Getting Through A COVID Winter
New England winters are rough for me. Each fall I brace myself for months of cold, dark days. I miss the ease of warm weather and the heat of the sun. I still get outside, but I begin to feel claustrophobic by January. The holidays usually take a toll on me too. Without creating a self-fulfilling prophecy that this winter will definitely be miserable because of the pandemic, I am very aware of the extra layers of anxiety, depression, and dread it will cause on what is already a tough season on me and so many others.
Seasonal Affective Disorder affects roughly 10 million Americans each year, which is sometimes accompanied by severe depression and addiction. Because of everything I mentioned, we need to recognize that the risk of struggle is high, and the winter looks bleak as we head indoors to ride out the season and a surge in COVID-19 cases. But with awareness comes planning and preemptive measures to stay in decent head spaces while we get through a COVID-19 winter.
I recently upped my vitamin D intake, am considering restarting a daily dose of CBD, and will continue to exercise daily to keep the stress levels low while boosting feel-good chemicals. Many of my friends swear by therapy light lamps and sunshine bulbs, so I am going to see how much those cost. And despite my moaning and groaning about it, I will make an effort to get outside each day to at least walk or run. Some of my friends have also mentioned their commitment to moving every day and their desire to buy fire pits or ceramic heaters to be outside when it’s cold. Others use home improvement projects, meditation apps, and well-placed twinkle lights to make them feel better.
But all of my plans and efforts are very “me and only me” focused, and that type of self-absorption may add to what I am trying to combat if I don’t look outside of myself.

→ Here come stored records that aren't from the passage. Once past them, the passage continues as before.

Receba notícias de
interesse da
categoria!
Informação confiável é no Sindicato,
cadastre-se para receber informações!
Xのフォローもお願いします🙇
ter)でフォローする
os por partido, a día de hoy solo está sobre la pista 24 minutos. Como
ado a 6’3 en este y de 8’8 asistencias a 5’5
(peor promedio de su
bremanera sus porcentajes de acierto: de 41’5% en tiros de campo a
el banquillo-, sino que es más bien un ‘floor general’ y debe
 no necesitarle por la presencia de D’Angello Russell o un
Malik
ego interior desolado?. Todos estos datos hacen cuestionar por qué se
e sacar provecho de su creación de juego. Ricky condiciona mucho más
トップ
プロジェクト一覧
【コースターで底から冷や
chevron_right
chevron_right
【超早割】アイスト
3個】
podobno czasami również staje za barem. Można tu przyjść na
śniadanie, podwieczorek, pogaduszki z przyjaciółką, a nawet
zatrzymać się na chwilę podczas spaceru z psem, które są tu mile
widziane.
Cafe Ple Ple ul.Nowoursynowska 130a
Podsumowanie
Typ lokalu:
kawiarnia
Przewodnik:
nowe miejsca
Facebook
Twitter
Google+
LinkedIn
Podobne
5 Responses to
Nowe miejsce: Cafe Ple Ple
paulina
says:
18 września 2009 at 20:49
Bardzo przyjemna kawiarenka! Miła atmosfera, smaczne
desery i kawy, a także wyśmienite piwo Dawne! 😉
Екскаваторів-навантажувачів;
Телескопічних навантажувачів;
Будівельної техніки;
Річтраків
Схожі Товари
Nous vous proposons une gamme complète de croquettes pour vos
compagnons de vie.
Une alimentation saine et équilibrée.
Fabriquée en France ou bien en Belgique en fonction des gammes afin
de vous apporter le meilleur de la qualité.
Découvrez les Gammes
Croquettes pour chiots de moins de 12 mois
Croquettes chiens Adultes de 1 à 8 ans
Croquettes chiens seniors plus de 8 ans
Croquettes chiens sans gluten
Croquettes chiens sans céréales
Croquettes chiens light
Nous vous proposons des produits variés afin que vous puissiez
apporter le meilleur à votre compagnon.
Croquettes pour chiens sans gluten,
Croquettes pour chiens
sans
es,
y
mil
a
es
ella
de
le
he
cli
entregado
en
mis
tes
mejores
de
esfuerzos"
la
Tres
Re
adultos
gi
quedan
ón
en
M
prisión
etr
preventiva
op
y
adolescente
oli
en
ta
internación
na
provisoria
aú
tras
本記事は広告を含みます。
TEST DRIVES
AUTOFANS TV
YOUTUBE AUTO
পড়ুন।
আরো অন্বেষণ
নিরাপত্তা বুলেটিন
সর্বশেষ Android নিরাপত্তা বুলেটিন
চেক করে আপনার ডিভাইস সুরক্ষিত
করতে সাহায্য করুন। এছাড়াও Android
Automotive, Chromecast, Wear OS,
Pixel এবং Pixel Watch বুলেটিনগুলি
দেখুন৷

In a book called The How of Happiness: A Scientific Approach to Getting the Life You Want, psychology professor at the University of California Riverside, Sonja Lyubomirsky says, “Studies show that anything we can do to direct our attention off of ourselves and onto other people or other things is usually productive and makes us happier.”
In order to combat this, some psychologists suggest developing a sense of self in relation to the larger world around us. One very important part of happiness is social connectedness—something that can be harder to come by during a pandemic that limits physical contact with people who love and support us. An 80-year study showed that the key to happiness is relationships. We are social creatures, and when we feel lonely, our mental and physical health suffer.
Nikki of Vermont tells me, “At the end of March I threw myself into a new direct sales company. Attending virtually meetings, meeting lots of new people, and learning new things about others gave me a sense of community online that I didn’t have before then.”
Carrie, also in Vermont, says, “We are again having very direct talks with a “bubble” family — a family that will be part of our bubble and allowed into each other’s houses. This was an early trend with COVID but kind of fell by the wayside with the summer and all of the outdoor options. Knowing we have to move indoors, we need to know there is at least one family who can trade off kid play dates, provide time for parents to get together and talk with each other—mom venting walks are key to my sanity.”
Others find that acts of kindness and being of service to others keep them out of their own negative headspace. I need to remember the boost this gives me when I’m feeling low. Science agrees; studies have shown that being nice can increase endorphins, serotonin, and oxytocin, all of which are chemicals that help improve our mood. And helping others also builds those much needed social connections that reduce our anxiety, blood pressure, and fight memory loss and depression. When we are committed to finding ways to volunteer on a regular basis, we give ourselves a sense of purpose. This goes a long way in boosting our sense of connectedness and importance in the world. When we are thinking of others, we tend to think of ourselves less, which can be a great coping mechanism.
Another way to stay focused on helping ourselves without falling too far into ourselves is to stay inspired or to find “awe” in each day. According to UC Berkeley psychologist Dacher Keltner, PhD, an expert in emotion, “Experiencing awe can contribute to a host of benefits including an expanded sense of time and enhanced feelings of generosity, well-being and humility.”
When we feel part of something bigger than ourselves, we are moved in positive ways that make us feel good. Art, music, nature, or joining a protest can inspire awe. It probably sounds cheesy, but looking up at the sky for a few minutes can induce this for me. And as miserable as the winters are where I live, a snowshoe through fresh snow on a sunny day is breathtaking and always feeds my soul. It’s important to take time to find perspective when we navigate our days and sometimes that means finding peace in the fact that we are not the center of the universe.
I know these are almost abstract ideas but when used in conjunction with plans to do or buy something we hope will make us happy, we can get through the tough times this winter. If we shift our focus from outside our own dark thoughts, we will find some light.